First, I’d like to say that if it wasn’t for my wife, I’d never be reviewing this album. We first saw “Barton Hollow”’s video on VH1 together, but, although I liked it, it was her who went to the computer, bought it, and then proceeded to pay me back for all the thousands of times I’ve done it to her by shoving it down my ears for the next couple weeks. It was an obsession I could not avoid, but fortunately for me I have a wife who got obsessed with a pretty darn good product.
Civil Wars lie somewhere between folk, bluegrass, and country, but have the emotional and creative sensitivity of an indie band. I’ve thought many times that I wish there were more interesting and experimental bands in genres like country or even Christian music, but both those genres stay fairly constant. In that sense Civil Wars provide a bit of relief.
Regarding the album itself, I find it curiously backloaded, which is a little different from usual. It starts mildly blasé , but once it hits “Poison & Wine” a rush of energy and consistency takes hold. “Poison & Wine” is the best track of the album, a him-and-her tradeoff of soft intensity.
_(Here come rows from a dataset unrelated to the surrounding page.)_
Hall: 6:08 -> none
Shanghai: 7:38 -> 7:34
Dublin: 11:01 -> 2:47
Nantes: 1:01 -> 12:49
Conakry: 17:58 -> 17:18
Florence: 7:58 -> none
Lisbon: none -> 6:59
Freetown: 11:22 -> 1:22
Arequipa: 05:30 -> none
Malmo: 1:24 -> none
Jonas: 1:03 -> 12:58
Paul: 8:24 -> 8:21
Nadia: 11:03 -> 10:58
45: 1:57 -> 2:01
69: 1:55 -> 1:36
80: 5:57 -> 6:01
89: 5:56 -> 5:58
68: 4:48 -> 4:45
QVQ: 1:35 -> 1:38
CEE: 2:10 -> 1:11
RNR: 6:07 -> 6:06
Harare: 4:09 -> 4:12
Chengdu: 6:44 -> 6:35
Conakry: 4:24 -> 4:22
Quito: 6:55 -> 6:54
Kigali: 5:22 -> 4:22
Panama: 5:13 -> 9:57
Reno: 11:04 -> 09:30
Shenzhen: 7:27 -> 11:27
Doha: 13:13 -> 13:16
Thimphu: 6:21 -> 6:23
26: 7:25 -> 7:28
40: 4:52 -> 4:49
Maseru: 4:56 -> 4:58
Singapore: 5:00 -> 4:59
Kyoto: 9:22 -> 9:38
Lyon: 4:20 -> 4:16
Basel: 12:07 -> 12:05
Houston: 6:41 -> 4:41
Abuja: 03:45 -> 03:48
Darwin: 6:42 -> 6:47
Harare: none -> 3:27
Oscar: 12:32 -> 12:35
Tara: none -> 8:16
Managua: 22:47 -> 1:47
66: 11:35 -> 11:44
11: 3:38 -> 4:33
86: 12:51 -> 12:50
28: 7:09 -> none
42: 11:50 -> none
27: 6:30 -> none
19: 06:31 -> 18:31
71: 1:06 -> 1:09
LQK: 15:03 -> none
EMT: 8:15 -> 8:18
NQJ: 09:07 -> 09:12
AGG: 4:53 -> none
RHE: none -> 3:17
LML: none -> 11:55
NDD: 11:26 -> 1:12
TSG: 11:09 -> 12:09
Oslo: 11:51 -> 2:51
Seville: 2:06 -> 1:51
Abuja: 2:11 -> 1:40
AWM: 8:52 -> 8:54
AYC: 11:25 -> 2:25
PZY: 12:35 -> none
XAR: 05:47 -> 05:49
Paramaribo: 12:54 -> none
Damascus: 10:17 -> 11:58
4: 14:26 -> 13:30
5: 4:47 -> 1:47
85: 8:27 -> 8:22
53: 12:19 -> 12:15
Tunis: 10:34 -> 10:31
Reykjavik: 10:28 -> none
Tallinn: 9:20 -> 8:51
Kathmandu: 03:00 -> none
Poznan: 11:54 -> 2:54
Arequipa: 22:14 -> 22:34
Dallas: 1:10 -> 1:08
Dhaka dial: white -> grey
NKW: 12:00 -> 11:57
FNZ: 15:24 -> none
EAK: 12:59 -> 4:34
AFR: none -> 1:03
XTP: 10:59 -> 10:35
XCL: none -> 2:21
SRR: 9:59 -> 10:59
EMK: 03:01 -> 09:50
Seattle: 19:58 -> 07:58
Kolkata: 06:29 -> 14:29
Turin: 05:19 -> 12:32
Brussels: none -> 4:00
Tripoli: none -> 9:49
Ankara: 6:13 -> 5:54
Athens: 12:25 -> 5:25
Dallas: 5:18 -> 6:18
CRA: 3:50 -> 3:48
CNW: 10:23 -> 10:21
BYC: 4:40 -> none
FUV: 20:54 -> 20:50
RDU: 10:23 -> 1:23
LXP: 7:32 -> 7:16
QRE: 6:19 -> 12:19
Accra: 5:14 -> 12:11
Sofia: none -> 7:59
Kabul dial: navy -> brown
Stacked up against the first four tracks on the album, it comes out of nowhere and pulls you in. Fortunately, they don’t let go from there. “My Father’s Father” is a simple, bare-bones country song that will leave you humming. The afformentioned “Barton Hollow” then comes springing at you with energy and harmony alike. It’s a burst of energy so perfectly timed in an album that otherwise could have started to go down the unfortunate path of blending into background music much like the first few tracks did. After standout instrumental “The Violet Hour” comes the female vocal centered “Girl With the Red Balloon”.
There’s other good tracks here as well, but I have one more recommendation. If you take my advice (and I hope you do!) and check out the album, then I hope you buy a version with bonus track “Dance Me to the End of Love”. It' features barely more than a soft country vibe and a repetitive acoustic guitar, but it’s the kind of song that really shows why at time Civil Wars can be special.
The album is not draw-dropping, but in my permanent state of missing Nickel Creek’s presence in the music world, it was refreshing to hear a little experimental country. It’s worth a try.